On the Hadwiger numbers of centrally symmetric starlike disks (Q1005915)

A \textit{topological disk} is a compact subset of \(\mathbb{R}^2\) with a simple, closed, continuous curve as its boundary. The \textit{Hadwiger number} of a topological disk \(S\) is the maximal number of translates of \(S\) that intersect \(S\), but whose interiors are pairwise disjoint and do not intersect the interior of \(S\). \textit{O. Cheong} and \textit{M. Lee} [Discrete Comput.

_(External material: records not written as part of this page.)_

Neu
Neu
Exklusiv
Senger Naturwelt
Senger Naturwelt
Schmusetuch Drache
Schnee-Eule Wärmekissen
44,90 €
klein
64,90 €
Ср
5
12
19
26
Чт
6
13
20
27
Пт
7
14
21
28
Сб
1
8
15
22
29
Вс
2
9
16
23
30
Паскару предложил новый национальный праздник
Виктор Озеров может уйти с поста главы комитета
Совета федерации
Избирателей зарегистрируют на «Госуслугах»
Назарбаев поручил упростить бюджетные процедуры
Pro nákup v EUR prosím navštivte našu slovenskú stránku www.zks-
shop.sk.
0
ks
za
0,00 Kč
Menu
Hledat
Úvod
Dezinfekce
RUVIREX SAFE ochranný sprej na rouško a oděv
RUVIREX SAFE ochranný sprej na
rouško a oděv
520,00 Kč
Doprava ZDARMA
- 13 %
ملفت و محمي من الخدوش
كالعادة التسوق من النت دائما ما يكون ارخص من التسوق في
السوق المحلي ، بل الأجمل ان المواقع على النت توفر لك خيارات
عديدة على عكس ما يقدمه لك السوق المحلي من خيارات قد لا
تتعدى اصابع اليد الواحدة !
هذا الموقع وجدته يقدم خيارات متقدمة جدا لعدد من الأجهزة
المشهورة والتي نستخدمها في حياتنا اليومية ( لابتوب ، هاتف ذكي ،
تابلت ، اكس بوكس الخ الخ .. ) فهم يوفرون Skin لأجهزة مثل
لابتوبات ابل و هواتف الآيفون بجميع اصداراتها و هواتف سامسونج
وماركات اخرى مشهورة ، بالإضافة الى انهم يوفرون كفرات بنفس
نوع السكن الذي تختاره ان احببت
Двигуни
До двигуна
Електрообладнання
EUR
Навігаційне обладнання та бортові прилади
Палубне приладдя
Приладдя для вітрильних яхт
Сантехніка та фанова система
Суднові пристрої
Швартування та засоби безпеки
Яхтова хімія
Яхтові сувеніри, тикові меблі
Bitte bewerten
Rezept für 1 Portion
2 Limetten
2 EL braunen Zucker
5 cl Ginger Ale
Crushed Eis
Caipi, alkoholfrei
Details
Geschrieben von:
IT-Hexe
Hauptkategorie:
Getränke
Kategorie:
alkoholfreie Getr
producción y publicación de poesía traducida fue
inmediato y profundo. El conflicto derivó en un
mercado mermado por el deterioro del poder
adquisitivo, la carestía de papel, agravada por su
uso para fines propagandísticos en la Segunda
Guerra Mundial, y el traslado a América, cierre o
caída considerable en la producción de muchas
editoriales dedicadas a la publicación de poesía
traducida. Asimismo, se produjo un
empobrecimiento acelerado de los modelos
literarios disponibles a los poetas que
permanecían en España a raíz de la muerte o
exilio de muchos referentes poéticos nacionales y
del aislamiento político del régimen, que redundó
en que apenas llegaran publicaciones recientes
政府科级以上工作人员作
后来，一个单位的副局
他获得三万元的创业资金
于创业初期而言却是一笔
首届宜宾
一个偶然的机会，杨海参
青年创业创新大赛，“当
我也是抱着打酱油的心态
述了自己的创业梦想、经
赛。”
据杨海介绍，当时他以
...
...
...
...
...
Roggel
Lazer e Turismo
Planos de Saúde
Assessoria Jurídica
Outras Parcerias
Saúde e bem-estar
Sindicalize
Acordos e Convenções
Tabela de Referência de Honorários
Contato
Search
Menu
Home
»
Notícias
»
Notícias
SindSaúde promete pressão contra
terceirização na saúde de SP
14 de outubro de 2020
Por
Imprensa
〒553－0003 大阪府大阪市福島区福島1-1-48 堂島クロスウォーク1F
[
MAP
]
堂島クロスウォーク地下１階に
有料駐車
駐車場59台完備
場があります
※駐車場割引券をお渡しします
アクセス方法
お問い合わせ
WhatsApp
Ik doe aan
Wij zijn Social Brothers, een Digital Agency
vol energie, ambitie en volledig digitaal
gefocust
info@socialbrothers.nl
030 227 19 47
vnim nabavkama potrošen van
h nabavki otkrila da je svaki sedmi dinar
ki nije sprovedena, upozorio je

Geom. 37, No. 4, 497--501 (2007; Zbl 1126.52018)] proved that Hadwiger numbers of topological disks can be arbitrarily large. A topological disk \(S\) is called \textit{starlike} if it contains a point \(p\) such that for every \(q\in S\) the disk \(S\) contains the line segment joining \(p\) and \(q\). A topological disk \(S\) is called \textit{centrally symmetric} if \(-S\) is a translate of \(S\). \textit{A. Bezdek, K. Kuperberg} and \textit{W. Kuperberg} [Duke Math. J. 78, No. 1, 19--31 (1995; Zbl 0829.52008)] conjectured that the Hadwiger number of a starlike disk is at most \(8\). \textit{A. Bezdek} [Bolyai Soc. Math. Stud. 6, 237--245 (1997; Zbl 0886.52004)] proved that it is at most \(75\). The main purpose of the paper is to prove that the Hadwiger number of a centrally symmetric starlike disk is at most \(12\).